Keywords

Part I provides an overview of the development of the field of salutogenesis, as background for the remaining chapters in The Handbook of Salutogenesis.

Chapter 2 by Bengt Lindström reviews mileposts in the development of the field from the late 1990s until today. This is a chronology of the meetings, seminars and other events that have provided space and time for the development of salutogenesis as an academic field. This chapter is of historical value and helps describe the global collaborative work that has supported the network of colleagues whose work is in the book.

Chapter 3 by Maurice Mittelmark and Georg Bauer is a revision and expansion of a chapter in the 2017 Edition, meant to convey some of the main ways the term ‘salutogenesis’ is used today. Antonovsky introduced the term salutogenesis in his 1979 and 1987 books on the Salutogenic Model of Health , but salutogenesis subsequently has come to refer to a core concept in the Model in particular; the sense of coherence. This usage has advanced to the point that some writers have coined the term ‘sense of coherence theory’. The term salutogenesis is also frequently used to refer, more generally, to an approach to health theory, research and practice emphasising resources that people may call on to improve health.

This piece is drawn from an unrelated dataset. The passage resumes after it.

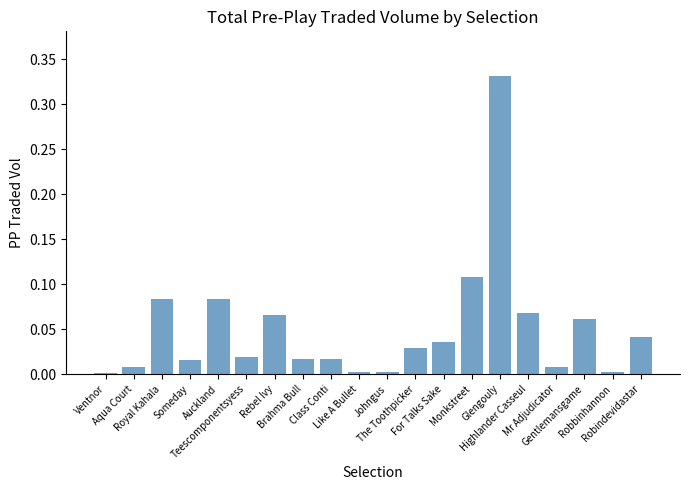

Read the value at Royal Kahala.

0.1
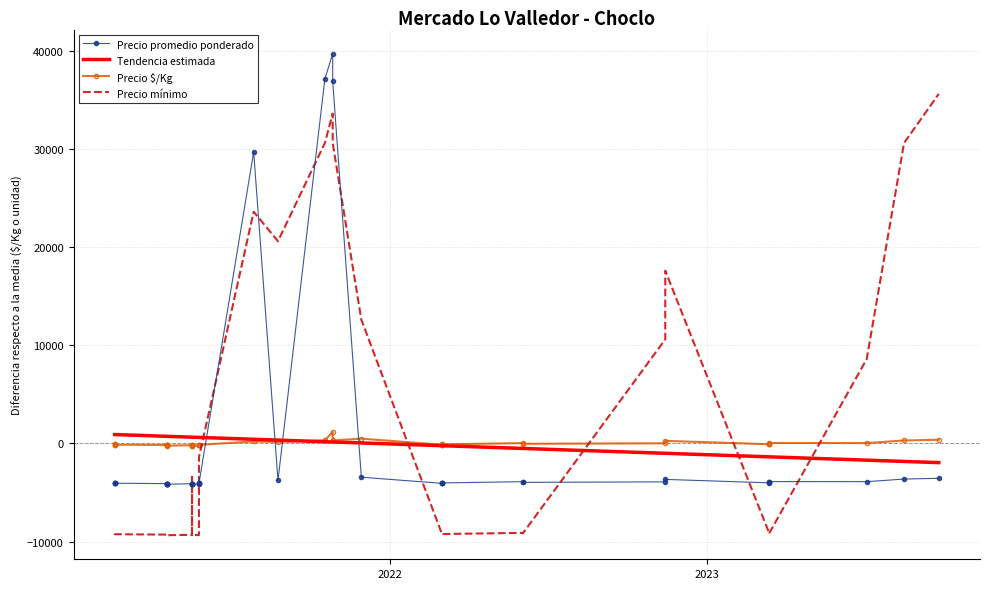

Is this an area chart (filled region under the line)?

No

Chapter 4 is of particular importance in this Handbook. Written by Aaron Antonovsky ’s son Avishai Antonovsky, and by one of his closest colleagues and former PhD student, Shifra Sagy, this revised chapter from the 2017 Edition provides the first biography of the founding father of salutogenesis. The authors share their insight regarding the development of the salutogenic idea. They were very close to Aaron Antonovsky for several decades, and their familiarity with his background contributes to understanding the development of salutogenesis.

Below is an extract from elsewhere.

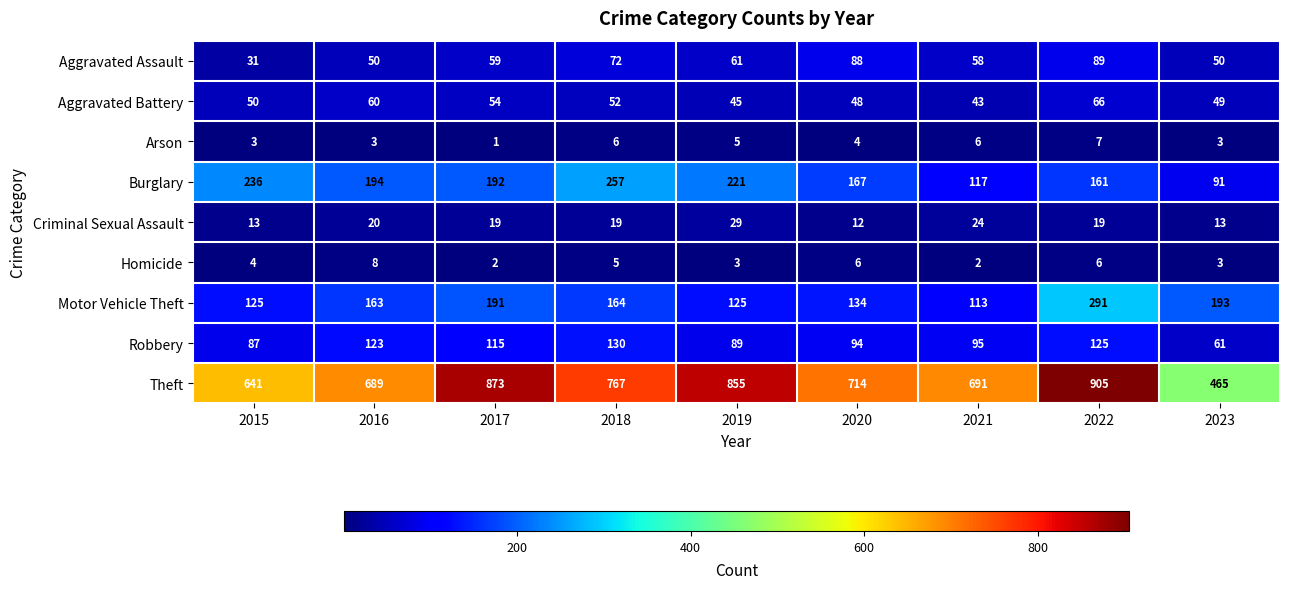

At which category does the chart reach its peak across all series?

2022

Chapter 5 by Hege Forbech Vinje, Eva Langeland and Torill Bull is reproduced from the 2017 Edition. The editors are convinced that this summary of Antonovsky’s development of the Salutogenic Model of Health is among the best synopses available. While no summary can replace the value of Antonovsky’s voluminous productivity on salutogenesis, the reader of this chapter will receive a quite in-depth introduction to Salutogenesis’s main lines of development under the guiding hands of its founding theoretician.

Chapter 6 by Georg Bauer provides the reader with a useful description of Salutogenesis meeting places. These are the Society for Theory and Research on Salutogenesis (STARS) and the Global Working Group on Salutogenesis (GWG-Sal) of the International Union for Health Promotion and Education (IUHPE). Bauer also provides information about the Center on Salutogenesis at the University of Zürich in Switzerland. The center is the host organisation of both meeting places. The reader wanting to connect more directly to a global salutogenesis network will find this chapter to be of great practical value.

Finally, Chapter 7 by Lenneke Vaandrager of The Netherlands and colleagues from Spain, Germany, Italy, Norway, the United Kingdom and Poland trace the development of higher education in salutogenesis in Europe, spanning 30 years. At this time, the annual summer schools of the European Training Consortium in Public Health and Health Promotion have trained more than 700 participants from 60 countries. Perhaps the most distinguished member of the summer school’s faculty – at least from the perspective of advancing salutogenesis as a theory for health promotion – is Aaron Antonovsky, who participated in the 1992 edition of the course in Gothenburg, Sweden.

The chapters of Part I provide the reader with an overview of the entire scope of development of salutogenesis from its start in 1979 to this day. Just over a mere 40 years, a very rapid eye blink in social science history! Therefore, this book is an introduction to a transdisciplinary field in its infancy. The reader is heartily invited to join in on the ‘ground-floor’ of the research, theory building and practice that we anticipate will advance salutogenesis to a mature scholastic undertaking. What is the fundamental problem that makes this audacious undertaking worth the effort?

How may we better understand the origins of human health? How may we advance health in a manner considerate of the connectedness of health to life generally?

Not just human life, but global life.